Most end users don't give a damn about ideology, licenses or figureheads spouting the latest opinions on how things should or should not be.
They want: "Here is a new device. This is what it does. If you like it, buy it. Come back in 12 months and we will have an updated version."
They like that discovering and installing software is now about as easy as you could possibly hope to make it.
They like that they can download an application once, delete it, and reinstall it for free whenever they want, as many times as they want, on all of their devices. Simultaneously.
They like that their devices automatically backup their applications and user data while they're walking down the street.
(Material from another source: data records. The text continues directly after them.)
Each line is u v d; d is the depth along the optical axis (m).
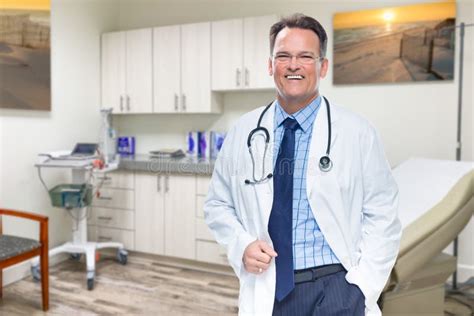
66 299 2.67
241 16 3.54
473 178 2.07
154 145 3.97
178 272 3.21
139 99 3.66
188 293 2.79
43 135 3.21
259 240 1.10
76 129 3.55
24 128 3.04
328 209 1.07
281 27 1.09
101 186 3.52
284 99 1.12
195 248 3.21
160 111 3.58
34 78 3.09
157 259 3.46
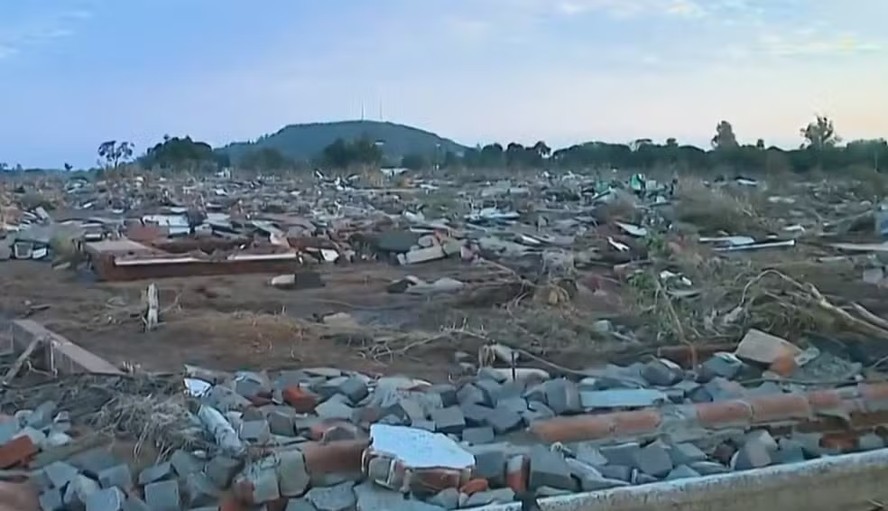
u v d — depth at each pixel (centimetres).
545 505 511
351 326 1182
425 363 975
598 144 7144
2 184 4247
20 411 696
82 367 838
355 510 517
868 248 1912
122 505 511
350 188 4544
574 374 862
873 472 580
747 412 688
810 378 834
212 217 2647
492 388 738
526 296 1370
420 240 1994
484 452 573
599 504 517
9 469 577
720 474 559
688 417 677
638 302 1191
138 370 839
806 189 3819
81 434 624
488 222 2611
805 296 1078
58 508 526
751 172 5072
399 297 1448
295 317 1270
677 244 1795
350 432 610
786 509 559
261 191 4256
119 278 1670
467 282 1534
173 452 574
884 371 876
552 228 2411
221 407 662
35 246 1967
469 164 6894
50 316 1265
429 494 531
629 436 657
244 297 1459
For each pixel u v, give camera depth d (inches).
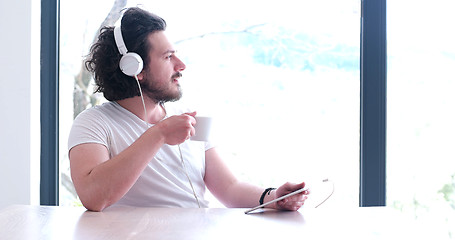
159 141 54.0
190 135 55.0
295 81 89.5
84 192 51.7
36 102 86.3
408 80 87.6
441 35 87.2
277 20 89.3
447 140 88.0
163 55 64.2
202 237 38.1
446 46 87.3
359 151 87.5
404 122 88.1
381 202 85.4
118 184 51.9
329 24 88.7
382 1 83.7
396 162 88.6
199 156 68.2
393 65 87.5
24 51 84.0
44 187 87.8
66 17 89.7
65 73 90.0
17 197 84.7
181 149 65.9
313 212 51.2
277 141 90.0
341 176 89.0
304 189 52.2
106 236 38.3
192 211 50.9
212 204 90.6
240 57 89.4
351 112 88.8
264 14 89.1
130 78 64.4
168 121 54.7
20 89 84.3
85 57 80.7
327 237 38.8
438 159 88.1
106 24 89.6
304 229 41.8
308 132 89.7
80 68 90.1
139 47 63.3
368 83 84.6
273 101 89.7
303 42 89.1
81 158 56.4
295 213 50.6
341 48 88.7
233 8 89.1
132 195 61.7
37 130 86.7
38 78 86.8
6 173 84.5
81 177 53.7
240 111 89.7
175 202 62.3
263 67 89.5
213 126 56.6
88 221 44.6
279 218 47.2
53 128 87.6
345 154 89.1
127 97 65.4
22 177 84.5
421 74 87.5
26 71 84.2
They like that they can go into a store, buy a new device, enter their email and password, and have all of their applications and settings just appear within moments.
You can bemoan the licenses and lack of tinker-ability in each piece of hardware and software. You can talk about walled gardens and developer fees. Remind us how annoyingly arbitrary the application approval process is.
And I will probably agree with you.
But the fact remains, people want a user experience, not a license. Not an ideology or a movement.
Firefox took Internet Explorer's market share because Internet Explorer sucked, and Firefox was great. And you could point-out why it was great in ways that someone who didn't know what a compiler or license was could say "Wow, this is great!" And most of all, even if you didn't tell them, even if they had never heard of Firefox or the GPL, you could see people start using it and not stop using it. Because it was better. At the end of the day, clicking "Firefox" instead of "Internet Explorer" made things happen faster, with fewer problems. People liked that.
It was a triumph of free software. Lower case. The Free Software movement won a victory, but at the end of the day you have to write your code and release your applications and hardware with the assumption that no one will know, or care what the Big Ideas are behind the project. Anything you want to get across to the user must come out in the time spent interacting with a program. Kinda-sorta functional, pre-Beta / endless Beta software excused with a "But it's free and makes the world a better place because..." won't cut it.
If you want to fight the likes of iOS and win, look at what's appealing about the experience and improve on it. Don't you dare tell people they don't want what they're currently enjoying. Offer them a better alternative. Cut the condescension and smug sense of supe
They have to dumb down both of them to control them both. Good for the vendor, but the society?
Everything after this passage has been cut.